[PROVIDED DATA Boundary: Start]

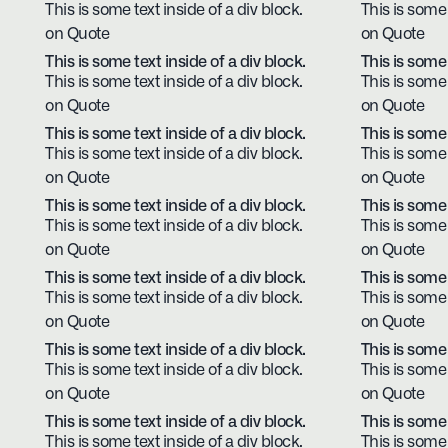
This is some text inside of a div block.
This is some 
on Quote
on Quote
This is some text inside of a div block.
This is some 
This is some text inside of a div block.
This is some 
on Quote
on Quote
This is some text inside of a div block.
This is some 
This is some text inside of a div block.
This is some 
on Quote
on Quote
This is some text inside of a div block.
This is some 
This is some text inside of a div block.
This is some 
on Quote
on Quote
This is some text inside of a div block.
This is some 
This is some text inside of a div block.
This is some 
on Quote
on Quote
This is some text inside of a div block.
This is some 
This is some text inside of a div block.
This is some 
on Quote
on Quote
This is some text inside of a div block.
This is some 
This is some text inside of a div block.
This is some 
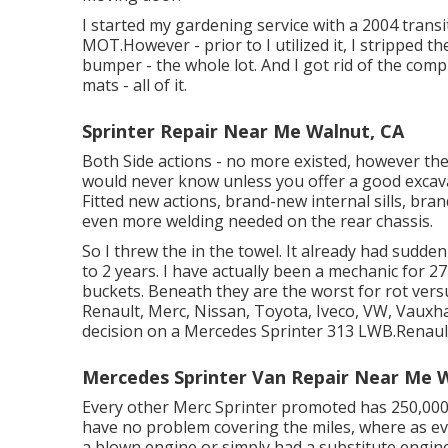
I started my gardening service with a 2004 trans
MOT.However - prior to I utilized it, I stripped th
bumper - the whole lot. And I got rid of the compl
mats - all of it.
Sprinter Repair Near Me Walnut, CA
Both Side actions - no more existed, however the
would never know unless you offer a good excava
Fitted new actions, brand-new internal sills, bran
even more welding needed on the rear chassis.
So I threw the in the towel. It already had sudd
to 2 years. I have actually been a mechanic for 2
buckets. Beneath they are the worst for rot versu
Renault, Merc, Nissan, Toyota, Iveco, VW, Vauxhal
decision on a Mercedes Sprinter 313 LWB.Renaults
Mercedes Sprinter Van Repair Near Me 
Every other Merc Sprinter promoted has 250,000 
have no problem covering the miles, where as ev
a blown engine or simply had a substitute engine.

[PROVIDED DATA Boundary: End]

ASSIGNED TASK: All of the entries above should be retyped exactly, with the pictures left out.

OUTPUT FOR THIS TASK:
This is some text inside of a div block.
This is some 
on Quote
on Quote
This is some text inside of a div block.
This is some 
This is some text inside of a div block.
This is some 
on Quote
on Quote
This is some text inside of a div block.
This is some 
This is some text inside of a div block.
This is some 
on Quote
on Quote
This is some text inside of a div block.
This is some 
This is some text inside of a div block.
This is some 
on Quote
on Quote
This is some text inside of a div block.
This is some 
This is some text inside of a div block.
This is some 
on Quote
on Quote
This is some text inside of a div block.
This is some 
This is some text inside of a div block.
This is some 
on Quote
on Quote
This is some text inside of a div block.
This is some 
This is some text inside of a div block.
This is some 
I started my gardening service with a 2004 trans
MOT.However - prior to I utilized it, I stripped th
bumper - the whole lot. And I got rid of the compl
mats - all of it.
Sprinter Repair Near Me Walnut, CA
Both Side actions - no more existed, however the
would never know unless you offer a good excava
Fitted new actions, brand-new internal sills, bran
even more welding needed on the rear chassis.
So I threw the in the towel. It already had sudd
to 2 years. I have actually been a mechanic for 2
buckets. Beneath they are the worst for rot versu
Renault, Merc, Nissan, Toyota, Iveco, VW, Vauxhal
decision on a Mercedes Sprinter 313 LWB.Renaults
Mercedes Sprinter Van Repair Near Me 
Every other Merc Sprinter promoted has 250,000 
have no problem covering the miles, where as ev
a blown engine or simply had a substitute engine.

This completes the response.